Avec l’aide de Sarah Laurendeau, qui assure avec une délicieuse désinvolture l’accompagnement musical, la narration et l’interprétation des personnages secondaires, Lehoux nous raconte son séjour, à grand renfort d’autodérision.

De Normal il ne sortira pas, même pour aller dans la ville d’à côté, la ville jumelle, Bloomington. Il se trouve un peu idiot d’être aussi rigoureusement fidèle à ses engagements, mais tant pis. À Normal il n’y a rien, ou presque. Un rond-point, deux magasins de yaourt glacé, trois bars, une buanderie, un motel, une université, des champs de maïs, quatre églises. Les heures s’y égrènent lentement, très lentement.

La première moitié de son séjour a des allures de jour de la marmotte : la même balade en vélo, le même arrêt au passage à niveau devant le train de 11h12, le même homme qui siffle, le même gamin qui fait péter son coussin péteur, un sandwich chez Jimmy Jones, le tour du rond-point (le Cercle qu’on l’appelle), et le sentiment persistant que cette entreprise est non seulement une perte de temps, mais la preuve de son pathétique narcissisme.

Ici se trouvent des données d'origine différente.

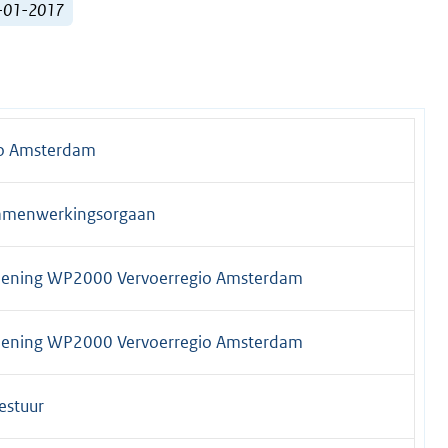
1-01-2017
io Amsterdam
amenwerkingsorgaan
rdening WP2000 Vervoerregio Amsterdam
rdening WP2000 Vervoerregio Amsterdam
estuur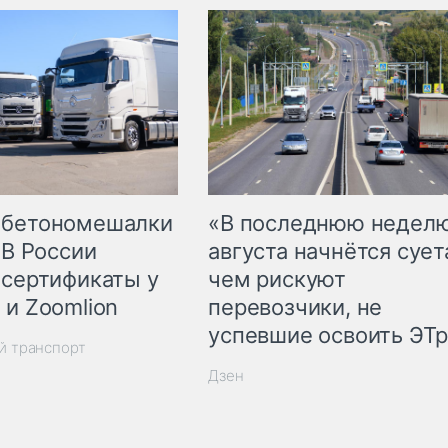
 бетономешалки
«В последнюю недел
 В России
августа начнётся суета
 сертификаты у
чем рискуют
 и Zoomlion
перевозчики, не
успевшие освоить ЭТ
й транспорт
Дзен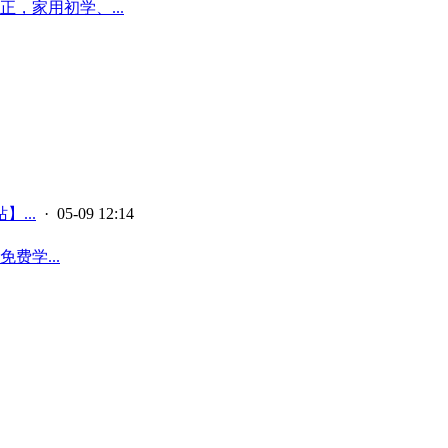
，家用初学、...
...
· 05-09 12:14
费学...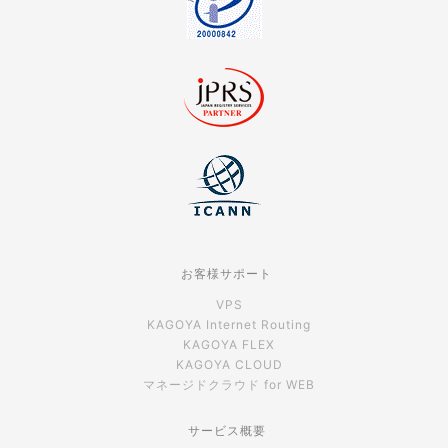
お客様サポート
VPS
KAGOYA Internet Routing
KAGOYA FLEX
KAGOYA CLOUD
マネージドクラウド for WEB
サービス概要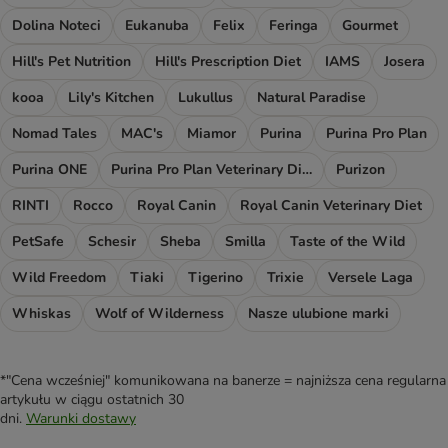
Dolina Noteci
Eukanuba
Felix
Feringa
Gourmet
Hill's Pet Nutrition
Hill's Prescription Diet
IAMS
Josera
kooa
Lily's Kitchen
Lukullus
Natural Paradise
Nomad Tales
MAC's
Miamor
Purina
Purina Pro Plan
Purina ONE
Purina Pro Plan Veterinary Diets
Purizon
RINTI
Rocco
Royal Canin
Royal Canin Veterinary Diet
PetSafe
Schesir
Sheba
Smilla
Taste of the Wild
Wild Freedom
Tiaki
Tigerino
Trixie
Versele Laga
Whiskas
Wolf of Wilderness
Nasze ulubione marki
*"Cena wcześniej" komunikowana na banerze = najniższa cena regularna
artykułu w ciągu ostatnich 30
dni.
Warunki dostawy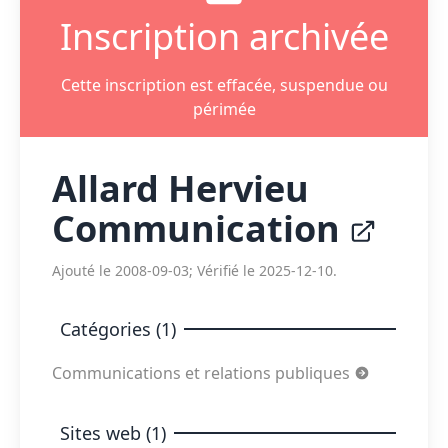
Inscription archivée
Cette inscription est effacée, suspendue ou
périmée
Allard Hervieu
Communication
Ajouté le 2008-09-03; Vérifié le 2025-12-10.
Catégories (1)
Communications et relations publiques
Sites web (1)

Puis, petit à petit, Lehoux se rappelle ce qu’il affirmait sans sourciller dans les entrevues : « Le voyage, c’est les autres », et troque sa chambre au Motel 6 contre du couchsurfing. Il découvre alors la vie à Normal, celle qui se déroule derrière les façades et les vitrines, celle où on est en contact avec des êtres humains. La carte de Normal change alors radicalement, et ce ne sont plus des lieux qu’elle comporte, mais des rencontres, des gens : un sculpteur amérindien, un prof à la retraite, Doug le moustachu, le groupe des libertariens, un homme en chaise roulante, les étudiants congolais…

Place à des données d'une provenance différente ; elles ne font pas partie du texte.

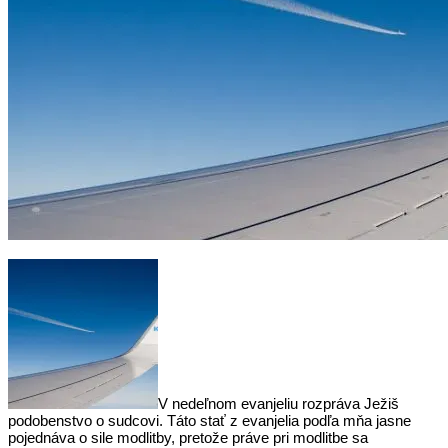
V nedeľnom evanjeliu rozpráva Ježiš
podobenstvo o sudcovi. Táto stať z evanjelia podľa mňa jasne
pojednáva o sile modlitby, pretože práve pri modlitbe sa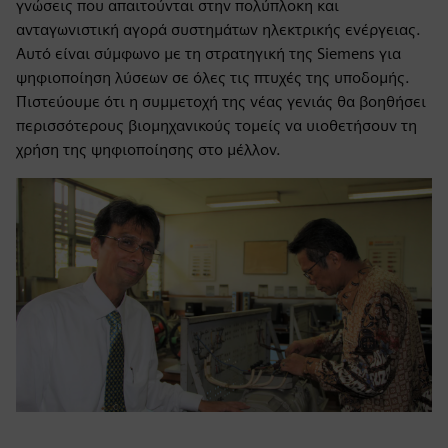
γνώσεις που απαιτούνται στην πολύπλοκη και
ανταγωνιστική αγορά συστημάτων ηλεκτρικής ενέργειας.
Αυτό είναι σύμφωνο με τη στρατηγική της Siemens για
ψηφιοποίηση λύσεων σε όλες τις πτυχές της υποδομής.
Πιστεύουμε ότι η συμμετοχή της νέας γενιάς θα βοηθήσει
περισσότερους βιομηχανικούς τομείς να υιοθετήσουν τη
χρήση της ψηφιοποίησης στο μέλλον.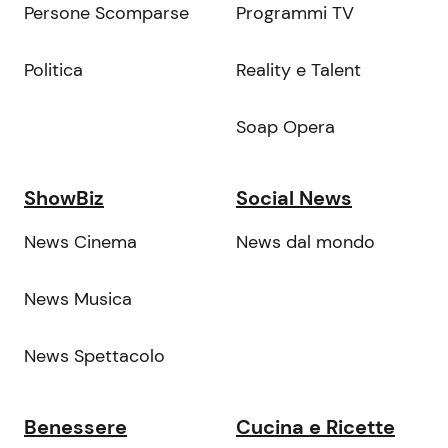
Persone Scomparse
Programmi TV
Politica
Reality e Talent
Soap Opera
ShowBiz
Social News
News Cinema
News dal mondo
News Musica
News Spettacolo
Benessere
Cucina e Ricette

Loin de sombrer dans le mépris pour les gens ordinaires, c’est à lui-même que Lehoux s’attaque avec le plus de véhémence, se moquant à répétition de son manque de compétences sociales. Avec vitalité et humour (la scène du preacher est hilarante!), Lehoux parvient à raconter l’ennui sans nous ennuyer une seconde. Les citations de Michel Foucault côtoient les réflexions métaphysiques de son père, les rencontres improbables avec des personnages plus ou moins hauts en couleur et les conversations téléphoniques avec sa blonde restée à Montréal. La mise en scène de Philippe Lambert et la scénographie de Julie Vallée-Léger servent parfaitement ce récit décousu et désopilant où s’enchaînent les lieux et les personnages, et où le public est souvent pris à parti, charmé.

Normal

Texte de Jean-Phlippe Lehoux. Mise en scène de Phlippe Lambert. Une production du Théâtre Hors Taxes. Au Théâtre La Licorne jusqu’au 25 septembre 2015.